▶ **Selected passage**
○ ○ ○ ○ ○ ○ ○
Island near Incheon, South Korea

Wolmido is an island 1 km off the coast of Incheon, South Korea. It was connected to the mainland by a highway in 1989, and was later connected by a monorail which opened in late 2019. It is a weekend destination and tourist area, with restaurants, the theme park Play Hill and the areas Meeting Square, Arts Square, Performance Square, and Good Harvest Square.

The Korean Traditional Garden at Wolmi Park (월미공원) was established in 2001 after the relocation of the Army base which had been located there for 50 years.
○ ○ ○ ○ ○ ○ ○
▶ **Supplied records**
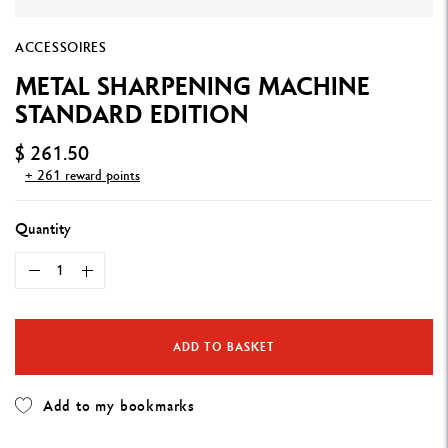
ACCESSOIRES
METAL SHARPENING MACHINE
STANDARD EDITION
$ 261.50
+ 261 reward points
Quantity
ADD TO BASKET
Add to my bookmarks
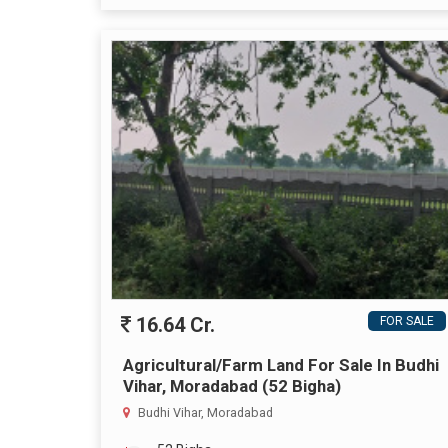
16.64 Cr.
FOR SALE
Agricultural/Farm Land For Sale In Budhi
Vihar, Moradabad (52 Bigha)
Budhi Vihar, Moradabad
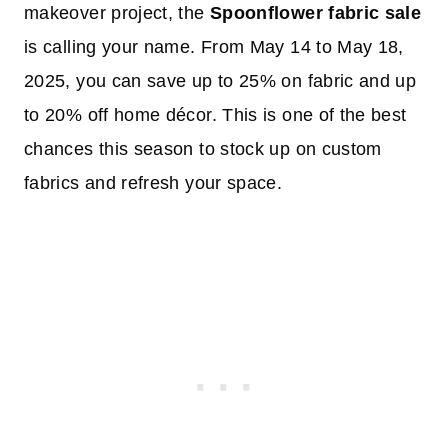
makeover project, the
Spoonflower fabric sale
is calling your name. From May 14 to May 18,
2025, you can save up to 25% on fabric and up
to 20% off home décor. This is one of the best
chances this season to stock up on custom
fabrics and refresh your space.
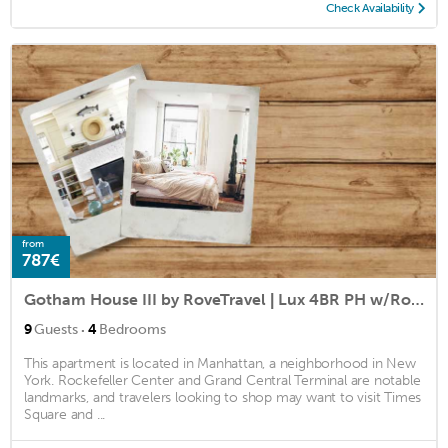
Check Availability
from
787€
Gotham House III by RoveTravel | Lux 4BR PH w/Roof
·
9
Guests
4
Bedrooms
This apartment is located in Manhattan, a neighborhood in New
York. Rockefeller Center and Grand Central Terminal are notable
landmarks, and travelers looking to shop may want to visit Times
Square and ...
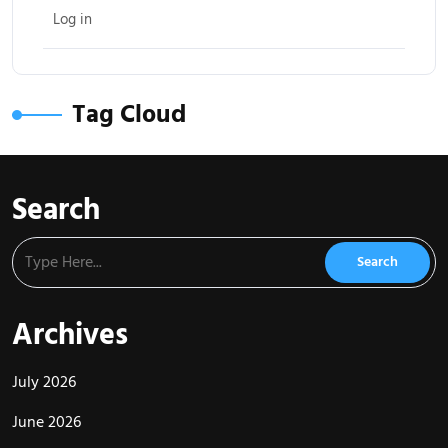
Log in
Tag Cloud
Search
Archives
July 2026
June 2026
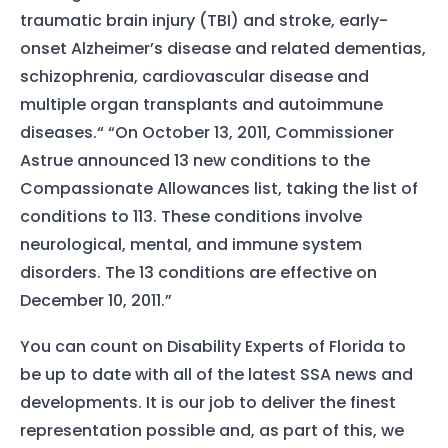
traumatic brain injury (TBI) and stroke, early-
onset Alzheimer’s disease and related dementias,
schizophrenia, cardiovascular disease and
multiple organ transplants and autoimmune
diseases.“ “On October 13, 2011, Commissioner
Astrue announced 13 new conditions to the
Compassionate Allowances list, taking the list of
conditions to 113. These conditions involve
neurological, mental, and immune system
disorders. The 13 conditions are effective on
December 10, 2011.”
You can count on Disability Experts of Florida to
be up to date with all of the latest SSA news and
developments. It is our job to deliver the finest
representation possible and, as part of this, we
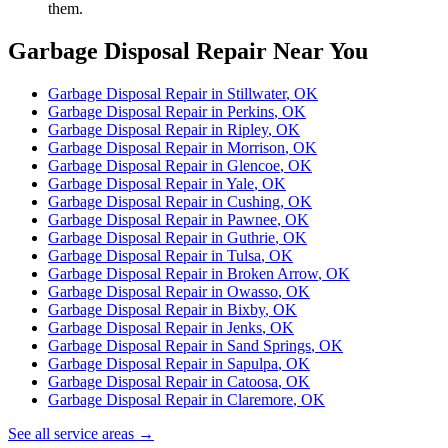
them.
Garbage Disposal Repair
Near You
Garbage Disposal Repair
in
Stillwater
, OK
Garbage Disposal Repair
in
Perkins
, OK
Garbage Disposal Repair
in
Ripley
, OK
Garbage Disposal Repair
in
Morrison
, OK
Garbage Disposal Repair
in
Glencoe
, OK
Garbage Disposal Repair
in
Yale
, OK
Garbage Disposal Repair
in
Cushing
, OK
Garbage Disposal Repair
in
Pawnee
, OK
Garbage Disposal Repair
in
Guthrie
, OK
Garbage Disposal Repair
in
Tulsa
, OK
Garbage Disposal Repair
in
Broken Arrow
, OK
Garbage Disposal Repair
in
Owasso
, OK
Garbage Disposal Repair
in
Bixby
, OK
Garbage Disposal Repair
in
Jenks
, OK
Garbage Disposal Repair
in
Sand Springs
, OK
Garbage Disposal Repair
in
Sapulpa
, OK
Garbage Disposal Repair
in
Catoosa
, OK
Garbage Disposal Repair
in
Claremore
, OK
See all service areas →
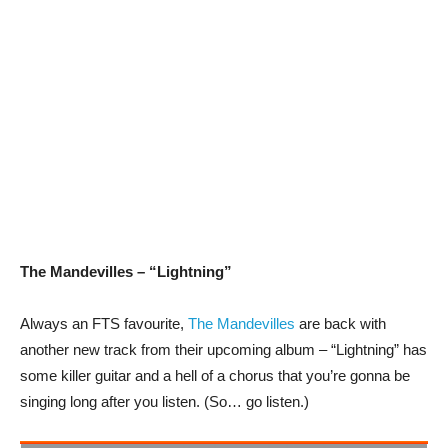
The Mandevilles – “Lightning”
Always an FTS favourite,
The Mandevilles
are back with
another new track from their upcoming album – “Lightning” has
some killer guitar and a hell of a chorus that you’re gonna be
singing long after you listen. (So… go listen.)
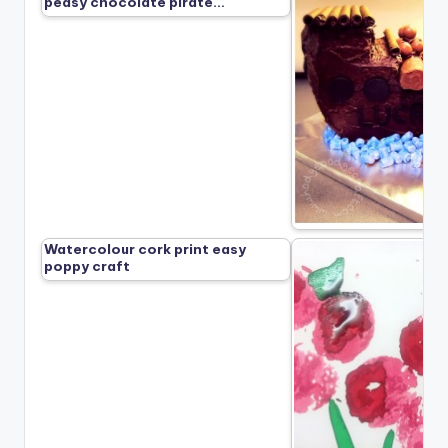
peasy chocolate pirate…
Watercolour cork print easy
poppy craft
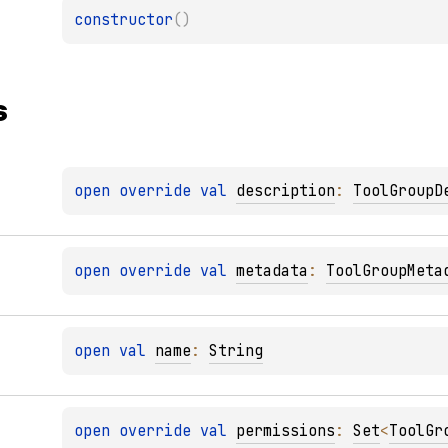
constructor
(
)
s
open 
override 
val 
description
: 
ToolGroupD
open 
override 
val 
metadata
: 
ToolGroupMeta
open 
val 
name
: 
String
open 
override 
val 
permissions
: 
Set
<
ToolGr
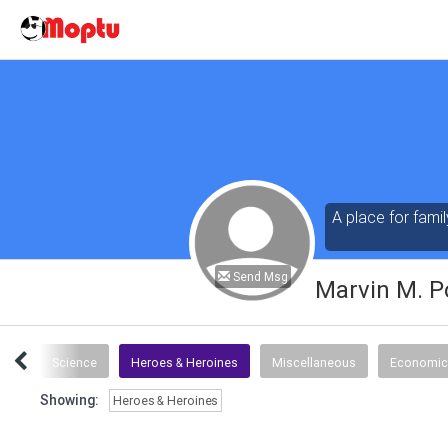
A place for famil
Send Msg
Marvin M. P
tics
Science
Heroes & Heroines
Miscellaneous
Economic
Showing:
Heroes & Heroines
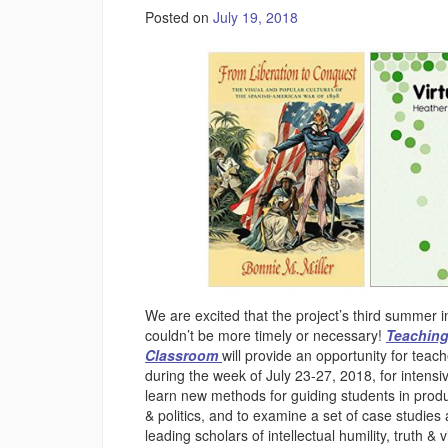
Posted on
July 19, 2018
We are excited that the project’s third summer 
couldn’t be more timely or necessary!
Teaching
Classroom
will provide an opportunity for teac
during the week of July 23-27, 2018, for inten
learn new methods for guiding students in produc
& politics, and to examine a set of case studies
leading scholars of intellectual humility, truth & v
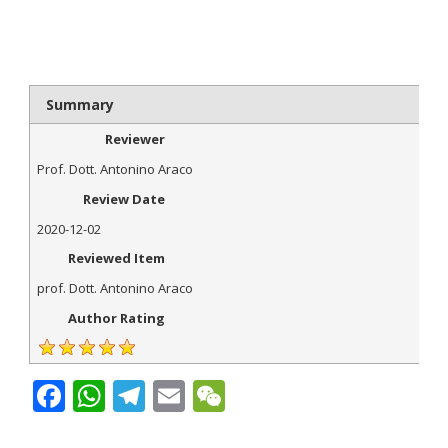
Summary
Reviewer
Prof. Dott. Antonino Araco
Review Date
2020-12-02
Reviewed Item
prof. Dott. Antonino Araco
Author Rating
Facebook
WhatsApp
Telegram
Email
WeChat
○ ○ ○ ○ ○ ○ ○
▶ **Exercise directions**
Resume the passage on Wolmido after its final sentence and carry it forward.

▶ **Exercise result**
==History==
On September 13, 1950, a naval gunfire support group composed of two US heavy cruisers, two British light cruisers, and six US destroyers began two days of neutralizing the North Korean People's Army (NKPA) artillery batteries on Wolmido Island, where NKPA troops were stationed, in preparation for the Incheon Landings. On September 15, 1950, South Korean and United Nations troops, commanded by U.S. Gen. Douglas MacArthur, landed on Wolmido Island and retook Incheon before pushing onto Seoul. The landing turned the tides after the South Korean and UN forces had been pushed back to Busan early in the Korean War. Several hundred civilians were killed in the dropping of 93 napalm bombs. The battle was inspiration for the North Korean war film Wolmi Island produced in 1982.

An Army base was established at the site of what became Wolmi Park (월미공원) after the base's relocation. The site was turned into a garden and opened to the public in 2001.